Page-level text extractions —

_____

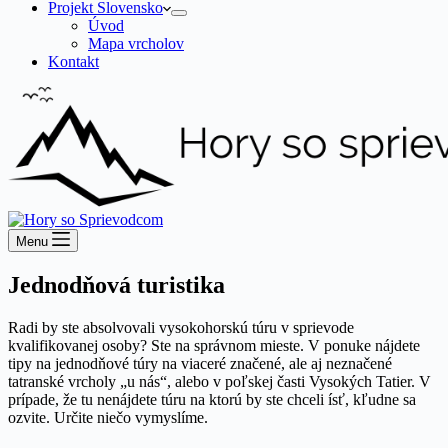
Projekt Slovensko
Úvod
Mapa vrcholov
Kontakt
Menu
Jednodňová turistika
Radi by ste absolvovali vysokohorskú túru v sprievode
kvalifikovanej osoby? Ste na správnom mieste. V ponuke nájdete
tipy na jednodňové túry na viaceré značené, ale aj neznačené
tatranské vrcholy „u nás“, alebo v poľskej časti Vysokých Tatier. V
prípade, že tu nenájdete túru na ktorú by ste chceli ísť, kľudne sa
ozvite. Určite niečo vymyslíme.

_____

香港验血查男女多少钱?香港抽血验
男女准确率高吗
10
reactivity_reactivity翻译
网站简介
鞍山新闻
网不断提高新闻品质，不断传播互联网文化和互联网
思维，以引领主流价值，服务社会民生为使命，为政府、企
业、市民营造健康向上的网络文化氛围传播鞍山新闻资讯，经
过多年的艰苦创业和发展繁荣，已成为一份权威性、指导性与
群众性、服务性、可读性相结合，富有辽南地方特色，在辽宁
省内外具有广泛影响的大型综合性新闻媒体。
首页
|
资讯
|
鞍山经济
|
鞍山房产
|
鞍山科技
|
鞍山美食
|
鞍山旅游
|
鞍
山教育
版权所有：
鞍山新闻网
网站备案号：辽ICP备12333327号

_____

PROBLEM TO SOLVE — Copy every line above in which the string "túru" shows up.

EXERCISE RESPONSE —
Radi by ste absolvovali vysokohorskú túru v sprievode
prípade, že tu nenájdete túru na ktorú by ste chceli ísť, kľudne sa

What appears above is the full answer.